This invention is a machine specifically designed for cleaning and washing conventional wheelchairs.
Maintaining wheelchairs clean and sanitary whether by institutions such as hospitals or nursing homes or by individuals at their own residences has been difficult. Machines for washing and sanitizing hospital carts have been available. Typically, for example, U.S. Pat. No. 3,736,948 by Crosswhite describes a washer and sanitizer for a hospital laundry cart. U.S. Pat. No. 3,096,775 by Clarke, et al. describes an apparatus for washing carts used in hospitals or other institutions for carrying food or medications. U.S. Pat. No. 4,408,625 by Kuhl describes a washing apparatus for similar carts which may be used, for example, in bakeries, hatcheries, meat processing operations, etc. U.S. Pat. No. 3,179,117 by Gibson, et al. describes a machine for washing grocery carts.

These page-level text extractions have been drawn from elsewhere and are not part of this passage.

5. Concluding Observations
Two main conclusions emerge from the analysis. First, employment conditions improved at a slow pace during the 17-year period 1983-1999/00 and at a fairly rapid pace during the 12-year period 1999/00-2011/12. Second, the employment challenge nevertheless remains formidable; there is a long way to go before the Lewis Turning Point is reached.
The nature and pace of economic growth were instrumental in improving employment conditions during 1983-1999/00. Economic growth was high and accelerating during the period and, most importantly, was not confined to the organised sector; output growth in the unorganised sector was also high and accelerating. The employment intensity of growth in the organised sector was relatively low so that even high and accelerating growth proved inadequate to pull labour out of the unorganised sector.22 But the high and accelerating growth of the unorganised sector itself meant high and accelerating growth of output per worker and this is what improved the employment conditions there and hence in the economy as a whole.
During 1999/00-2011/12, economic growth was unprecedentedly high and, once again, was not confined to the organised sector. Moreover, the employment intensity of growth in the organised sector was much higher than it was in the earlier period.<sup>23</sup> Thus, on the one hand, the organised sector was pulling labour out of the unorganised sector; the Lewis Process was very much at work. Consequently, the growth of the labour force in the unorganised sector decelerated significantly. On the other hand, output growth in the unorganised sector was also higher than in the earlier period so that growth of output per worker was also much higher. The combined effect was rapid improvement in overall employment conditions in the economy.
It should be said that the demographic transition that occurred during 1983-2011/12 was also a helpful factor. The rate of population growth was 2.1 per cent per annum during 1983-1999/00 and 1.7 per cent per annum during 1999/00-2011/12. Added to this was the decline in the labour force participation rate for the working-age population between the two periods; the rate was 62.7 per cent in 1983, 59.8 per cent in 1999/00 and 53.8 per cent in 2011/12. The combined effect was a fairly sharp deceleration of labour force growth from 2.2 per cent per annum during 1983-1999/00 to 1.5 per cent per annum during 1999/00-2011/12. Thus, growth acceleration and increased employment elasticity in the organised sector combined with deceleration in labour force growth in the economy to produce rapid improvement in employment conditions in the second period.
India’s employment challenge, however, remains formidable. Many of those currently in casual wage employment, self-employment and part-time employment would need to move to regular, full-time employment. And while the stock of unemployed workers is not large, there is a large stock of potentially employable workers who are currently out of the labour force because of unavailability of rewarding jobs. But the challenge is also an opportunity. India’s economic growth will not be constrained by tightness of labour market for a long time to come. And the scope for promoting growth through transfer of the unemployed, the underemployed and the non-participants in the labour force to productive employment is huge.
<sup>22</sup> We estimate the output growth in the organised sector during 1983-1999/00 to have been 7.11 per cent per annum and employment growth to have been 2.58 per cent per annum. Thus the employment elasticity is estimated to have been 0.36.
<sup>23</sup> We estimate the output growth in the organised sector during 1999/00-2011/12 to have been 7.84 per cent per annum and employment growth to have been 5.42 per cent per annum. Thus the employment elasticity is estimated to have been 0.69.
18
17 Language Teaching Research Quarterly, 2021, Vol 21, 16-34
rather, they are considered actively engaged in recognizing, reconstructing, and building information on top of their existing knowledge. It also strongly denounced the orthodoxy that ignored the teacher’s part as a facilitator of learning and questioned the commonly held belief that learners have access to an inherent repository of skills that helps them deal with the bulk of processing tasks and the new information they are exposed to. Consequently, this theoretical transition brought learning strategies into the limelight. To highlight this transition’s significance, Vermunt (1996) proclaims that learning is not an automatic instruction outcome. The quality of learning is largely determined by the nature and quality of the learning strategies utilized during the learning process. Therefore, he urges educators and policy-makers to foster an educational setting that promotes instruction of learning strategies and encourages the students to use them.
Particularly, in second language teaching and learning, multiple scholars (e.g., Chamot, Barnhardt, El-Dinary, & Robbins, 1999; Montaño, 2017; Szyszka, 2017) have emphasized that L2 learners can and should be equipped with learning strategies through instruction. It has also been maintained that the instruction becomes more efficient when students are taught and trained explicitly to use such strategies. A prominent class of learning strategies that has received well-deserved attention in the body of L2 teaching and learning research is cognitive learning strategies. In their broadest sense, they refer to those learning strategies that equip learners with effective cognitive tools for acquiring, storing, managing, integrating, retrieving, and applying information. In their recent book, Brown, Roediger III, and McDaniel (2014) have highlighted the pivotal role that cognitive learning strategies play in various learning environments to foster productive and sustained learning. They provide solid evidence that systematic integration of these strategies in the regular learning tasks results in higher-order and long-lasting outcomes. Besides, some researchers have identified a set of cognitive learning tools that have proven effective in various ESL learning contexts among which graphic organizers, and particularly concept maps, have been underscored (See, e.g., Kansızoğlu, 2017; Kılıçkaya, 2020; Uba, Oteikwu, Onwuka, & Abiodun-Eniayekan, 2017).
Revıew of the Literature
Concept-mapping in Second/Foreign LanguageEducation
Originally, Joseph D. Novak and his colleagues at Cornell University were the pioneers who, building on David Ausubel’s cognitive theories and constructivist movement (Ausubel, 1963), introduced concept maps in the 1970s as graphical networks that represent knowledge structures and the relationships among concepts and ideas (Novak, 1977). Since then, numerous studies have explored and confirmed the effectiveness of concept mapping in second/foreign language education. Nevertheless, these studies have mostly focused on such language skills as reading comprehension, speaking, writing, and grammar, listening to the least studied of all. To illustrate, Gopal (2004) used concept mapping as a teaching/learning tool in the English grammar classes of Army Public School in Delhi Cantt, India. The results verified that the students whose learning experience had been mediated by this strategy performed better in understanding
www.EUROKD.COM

The aforementioned prior art patents all show and describe a washing chamber within an enclosure, suitably oriented spray nozzles for applying cleaning and/or sanitizing fluid to the article to be cleaned, tapered or slanted floors for draining to a sump, sources of cleaning and/or sanitizing fluids, pumps, controls and piping or conduits for feeding the fluids into the chamber and applying them through spray nozzles to the article being cleaned, and a ramp for wheeling the cart or the like into the washing chamber. The '948 patent provides a motor-driven rotating washer arm and the '625 patent provides a mechanism for moving the article being cleaned back and forth within the chamber during the washing and rinsing operations.